Should any such question be asked, as how it can have happened that, in the sight of the legislator, in almost everything they did, men thus called, and thus chosen, kept doing that which was evil, the answer, true or not true, will at least be found simple and intelligible. What they did was evil, because to do otherwise than evil, both will and ability were always wanting: will was wanting, because interest was wanting: ability was wanting, because will was.
Of this opposition between what might seem duty on the one hand, and interest coupled with power on the other, the causes, as well as the existence, have been shown already in another work: and to everything that, in the course of the present pages, will be seen indicated in relation to established practice, these observations, short as they are, may afford a clue.

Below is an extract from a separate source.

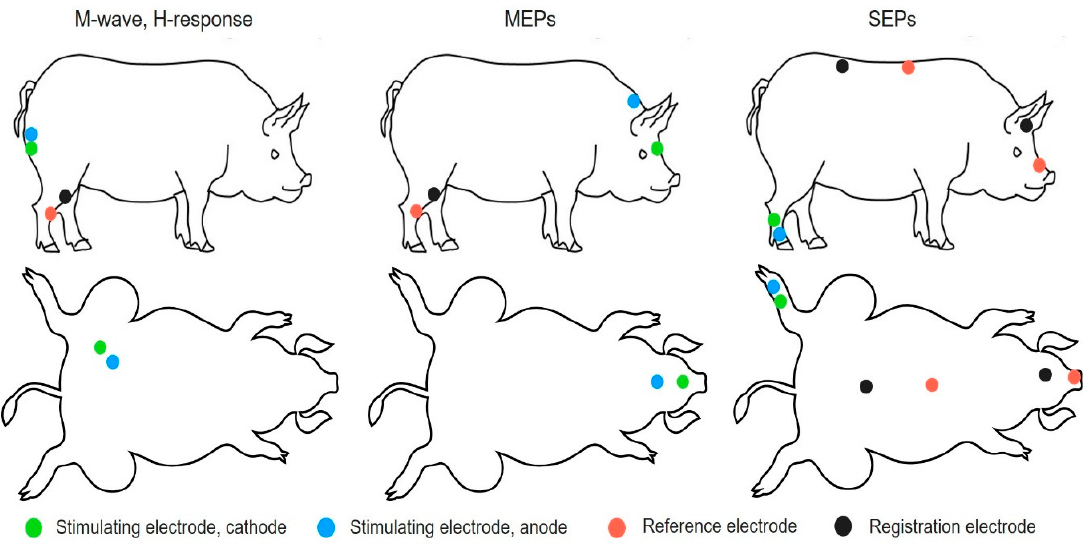
Figure 1. Schematic illustration of electrode positions in pigs.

Thus, and thus alone, may be accounted for,—accounted for in crowds,—phenomena which otherwise would have been plainly unaccountable.
When thistles only are sown, grapes ought not to be expected.
As in every other part of the field, so in this:—of that rule of action, on the state of which, everything that is valuable to man is in so high a degree dependent, very different is the representation that would assuredly have been most agreeable to the feelings of the generality of those who live under it, and of none in a higher degree than of him, on whom the task of giving the picture, which is here given of it, has devolved. Unfortunately, by certificates of health, neither in the body natural, nor yet in the body politic, are disorders to be cured.
By means of the relation, the all-regulating relation, constantly and comprehensively kept in view; viz. the relation of means to end, the aim has all along been to give to the branch of legislation here in question the form of an art, and in respect of comprehensiveness as well as precision, the form (but if possible without the repulsiveness) of a science.
[* ]Examples of cases, in which facts, that to a first view might not seem of a nature to come under legal cognizance, have been taken, or may at any time be taken, for the subjects of legally delivered evidence: 1. On the occasion of a dispute concerning the value of things, or of the services of persons employed in the character of instruments, facts belonging to any branch of art, or even of science.
[* ]For the instruction, of the non-lawyer, including the law-student, if any such there be, who being engaged in the study of law as it is, has nerves to endure a sight, or so much as a prospect, so unwelcome as that of law as it ought to be—in other words, who, his prosperity depending upon the depravity of the system, can endure the contemplation of anything tending to a cure, I would venture to recommend the perusal paripassu of Peake’s compendium of the law of evidence.